The central dogma of molecular biology explains that DNA codes for RNA, which codes for proteins. Proteins do everything from helping plants grow to protecting the body.
mRNA carries genetic code from the nucleus to ribosomes in the cytoplasm, where it is translated into amino acids for protein synthesis. Chemical modifications of mRNA have profound consequences for gene expression regulation.
mRNA TRNAs
The first step in protein synthesis involves coupling amino acids to tRNA molecules. Because the genetic code is redundant, several codons can specify the same amino acid. To avoid miscoding, tRNAs are designed to base-pair with a specific codon accurately. They must match perfectly at the first two positions of a codon and can tolerate a mismatch, or wobble, in the third position.
tRNAs are trimmed and spliced to remove non-coding sequences before they can be used for protein synthesis. This processing is a quality-control measure that helps ensure that the tRNAs are correctly folded and located on the ribosome.
Once a tRNA has been correctly processed, it is covalently attached to an amino acid by the action of a peptidyl transferase enzyme. The peptidyl transferase reaction is catalyzed by the same enzyme that makes tRNAs, and it is one of many cellular reactions coupled to the energy-releasing hydrolysis of ATP.
In bacteria, the ribosome moves along the three mRNA bases simultaneously, from the 5′ end to the 3′ end. New tRNAs whose anticodons complement the mRNA codons arrive with their corresponding amino acids. The tRNA-amino acid complex is then joined to the carboxyl end of the growing polypeptide chain by a peptide bond, and the resulting peptide is folded into a functionally distinct protein.
mRNA Codons
In the next step of gene expression, translation, the nucleotide sequence in an mRNA molecule is decoded to specify an amino acid sequence that will ultimately form a protein. This process occurs inside a ribosome and requires adapter molecules called tRNAs. The tRNAs have three nucleotides sticking out of one end that can match (base-pair) with a specific codon in the mRNA sequence and an amino acid attached to the other end. Each tRNA binds temporarily to the codon, then releases its amino acid into the ribosome, replaced with another amino acid, and so on until a protein is formed.

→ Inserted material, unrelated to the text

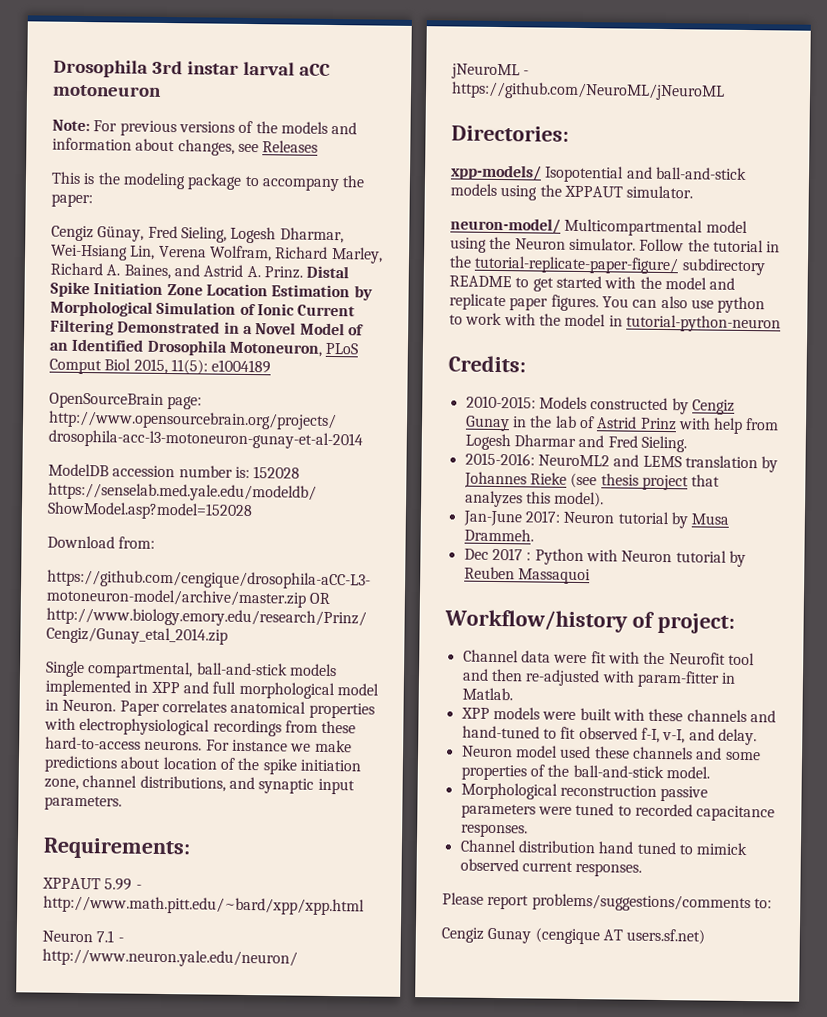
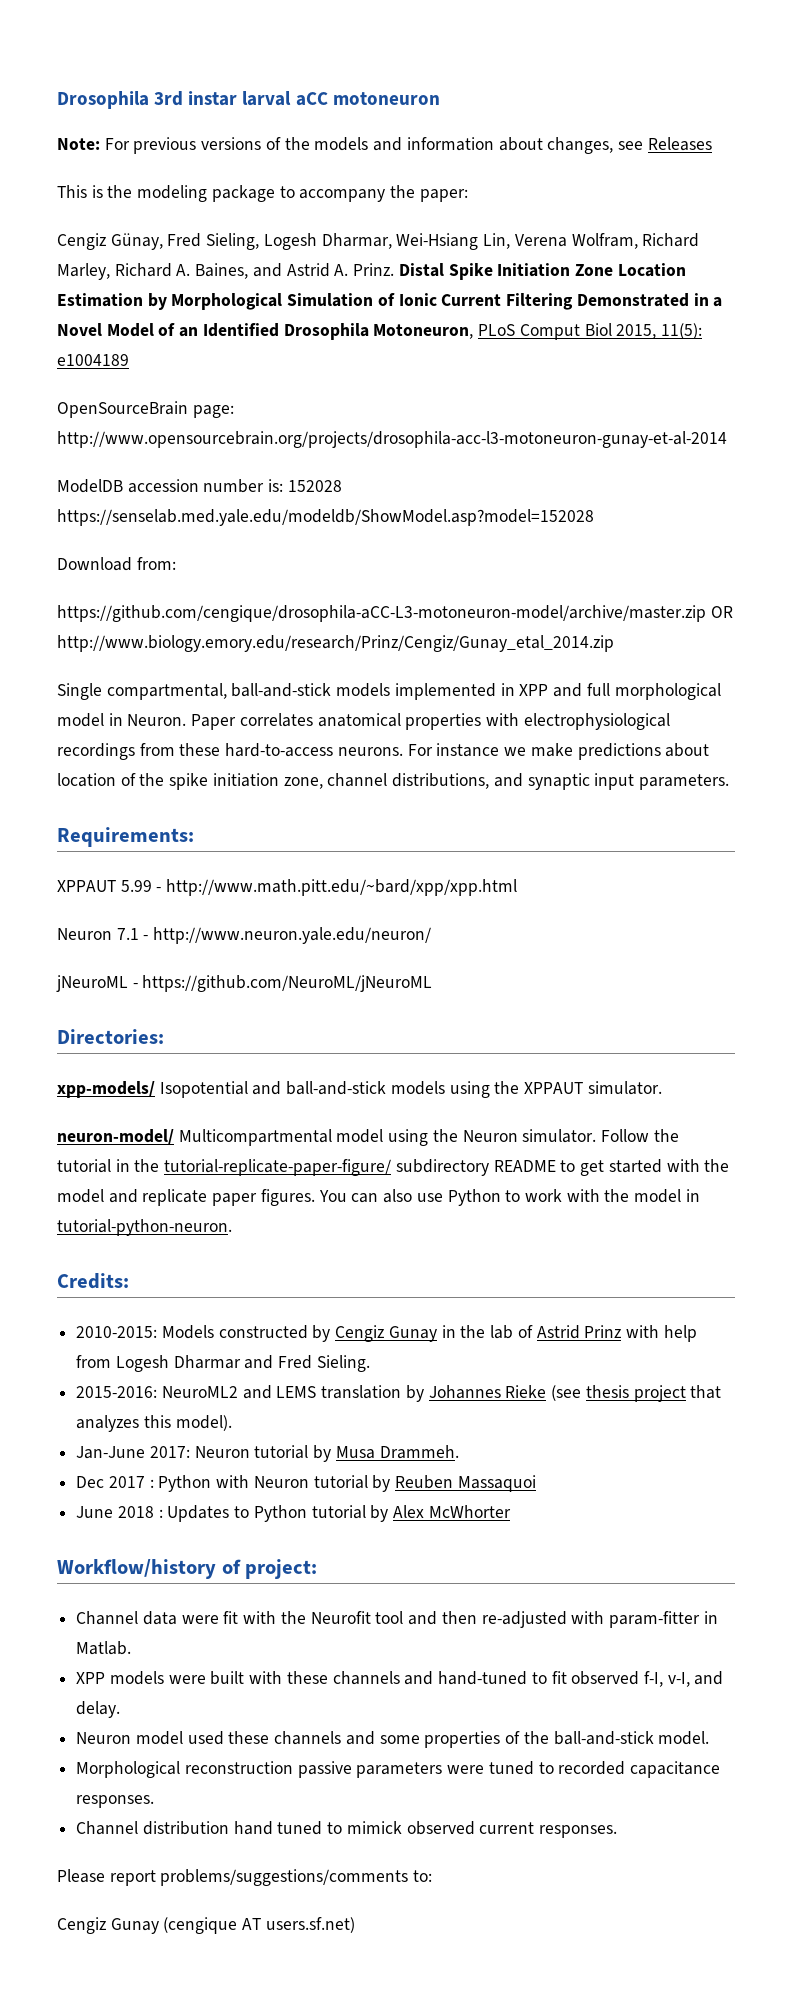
[717,296,766,314] python -> [447,1189,501,1206] Python
[625,314,781,333] tutorial-python-neuron -> [57,1219,232,1236] tutorial-python-neuron.
(591, 576) none -> [76,1505,511,1522] // June 2018 : Updates to Python tutorial by Alex McWhorter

Because there are only 20 different amino acids and 64 possible combinations of codons, many codons code for more than one amino acid. This is called redundancy and is made possible by a phenomenon known as wobble base-pairing.
The ribosome is a large structure composed of two subunits, the small and large ribosomal subunits. The small ribosomal subunit scans the mRNA sequence to identify a start codon. Once a start codon is recognized, a particular protein called an initiation factor, dissociates from the small ribosomal subunit to allow the tRNA to bind to the mRNA and begin a new round of translation.
mRNA Anticodons
By recognizing and pairing with their complementary codons, tRNA molecules bring the appropriate amino acids to the correct sites on the ribosome. These interactions, known as wobble base-pairing, explain why it is possible to fit 20 different amino acids into 61 different codons: each codon can be represented by several sequences that differ only in the third nucleotide.

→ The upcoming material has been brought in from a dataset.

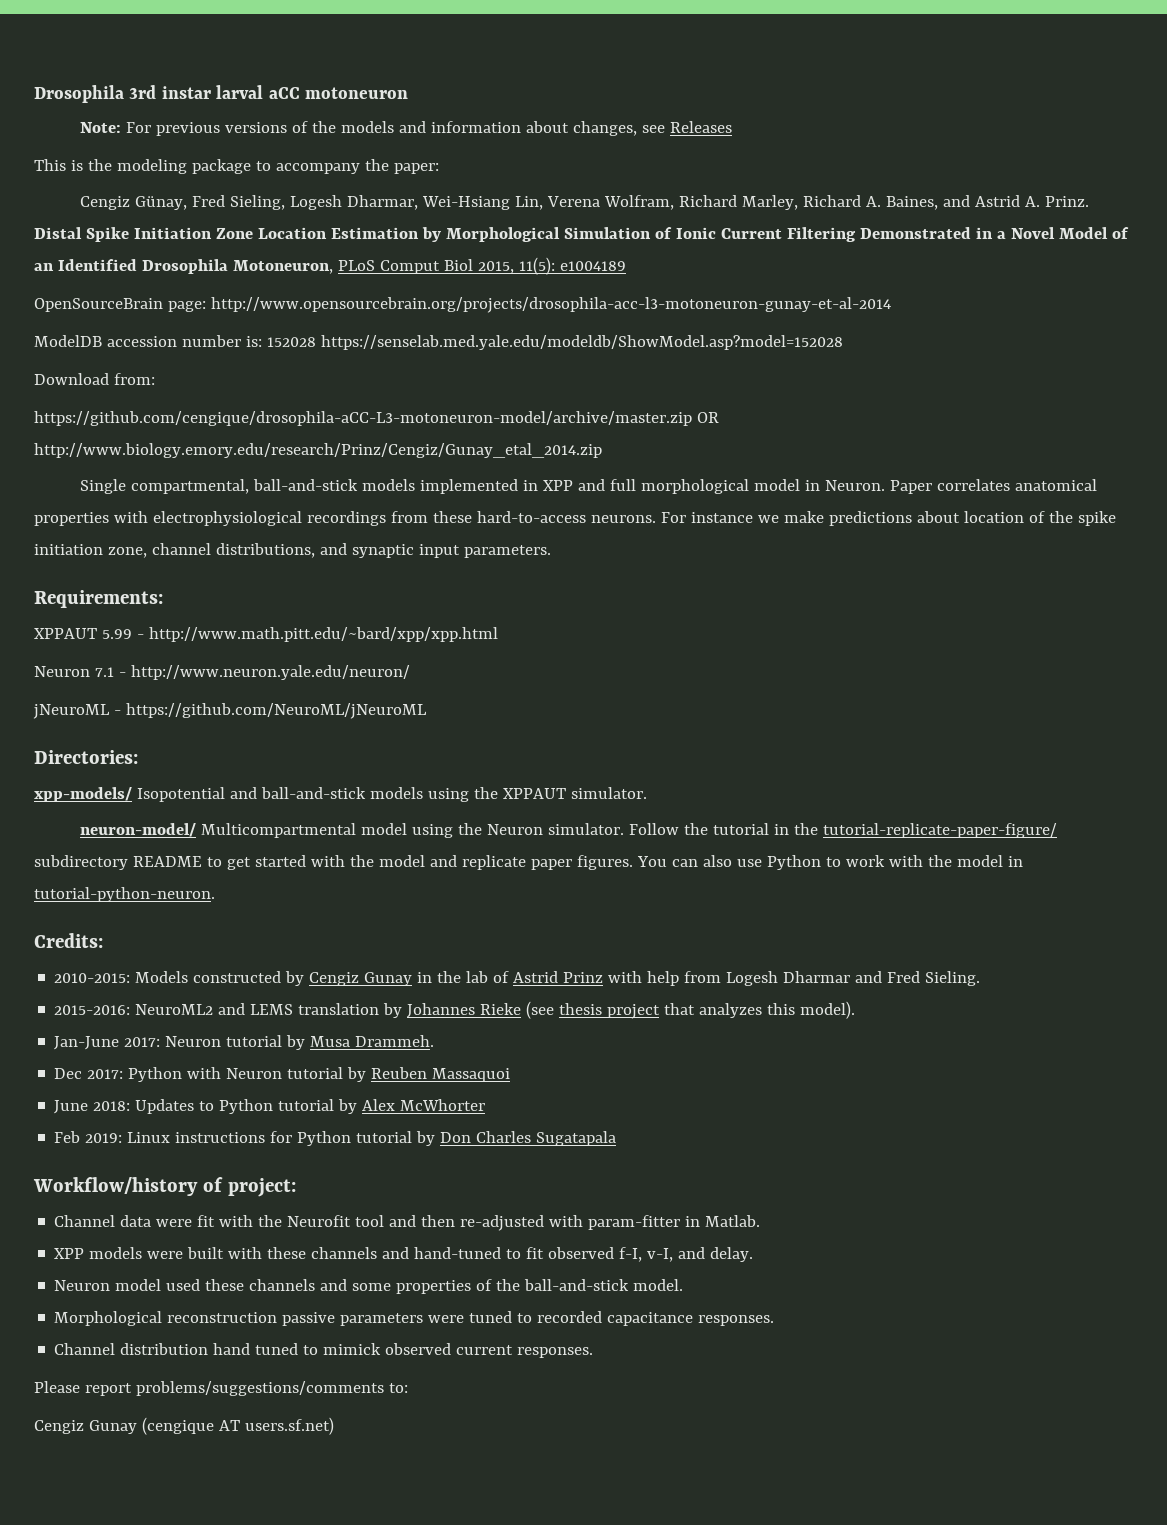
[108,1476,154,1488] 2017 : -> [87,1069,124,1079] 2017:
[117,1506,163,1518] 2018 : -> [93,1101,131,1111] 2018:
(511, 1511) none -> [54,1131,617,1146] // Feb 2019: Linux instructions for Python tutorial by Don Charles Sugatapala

When a tRNA binds to a particular codon in the ribosome’s P site, its three-nucleotide anticodon loop recognizes the corresponding amino acid residue. The loop forms a complex L-shaped structure, and its ends make specific Watson-Crick base pairs with the first two nucleotides of the mRNA codon. This way, the tRNA helps the ribosome correctly read the mRNA’s genetic instructions to build protein chains.

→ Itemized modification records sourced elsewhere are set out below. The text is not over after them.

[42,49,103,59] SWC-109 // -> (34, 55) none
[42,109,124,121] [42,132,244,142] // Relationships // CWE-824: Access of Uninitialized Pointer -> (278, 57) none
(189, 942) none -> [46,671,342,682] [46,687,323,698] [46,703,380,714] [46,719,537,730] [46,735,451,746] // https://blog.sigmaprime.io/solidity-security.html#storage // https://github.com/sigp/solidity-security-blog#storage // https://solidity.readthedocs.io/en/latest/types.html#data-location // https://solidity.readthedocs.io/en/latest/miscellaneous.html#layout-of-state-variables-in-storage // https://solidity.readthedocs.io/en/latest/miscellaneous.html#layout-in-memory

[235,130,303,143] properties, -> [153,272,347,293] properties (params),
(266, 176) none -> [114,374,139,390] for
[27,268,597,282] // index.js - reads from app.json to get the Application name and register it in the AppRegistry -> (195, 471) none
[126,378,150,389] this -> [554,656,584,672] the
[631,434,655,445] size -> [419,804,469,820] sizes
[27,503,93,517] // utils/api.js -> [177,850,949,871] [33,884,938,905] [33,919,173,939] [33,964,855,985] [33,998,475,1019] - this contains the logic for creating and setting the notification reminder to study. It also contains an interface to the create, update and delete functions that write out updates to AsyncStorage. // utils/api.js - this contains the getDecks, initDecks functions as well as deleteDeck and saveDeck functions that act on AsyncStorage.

The specific shape of tRNAs helps them orient themselves on the ribosome to bind their codon partners and then move towards the E site once the codon-anticodon interaction is complete.
mRNA UTRs
UTRs can contain sequences that influence mRNA stability, splicing, or translation. They also often have structural characteristics that can affect subcellular localization. For example, genes that bind to protein complexes in the cytoplasm tend to have shorter 5′ and 3′ UTRs than genes that need to attach to the mitochondrion.
UTR cis-elements can also affect protein function by influencing the abundance or activity of RBPs that bind them. This is the case with AU-rich elements, initially thought to repress translation but later found to increase protein production after lipopolysaccharide stimulation of T cells.
Some cis-elements in UTRs have been shown to regulate the stability of specific mRNAs by binding to the RISC complex or other RNA-binding proteins.
Another type of cis-element that influences translation is the zipper code. These sequences interact with a specific zip-code binding protein to control mRNA localization in the cytoplasm and nucleus. Several examples of zipper codes exist in the mRNAs of various cancers, including some whose mutations can lead to uncontrolled cell growth and tumorigenesis.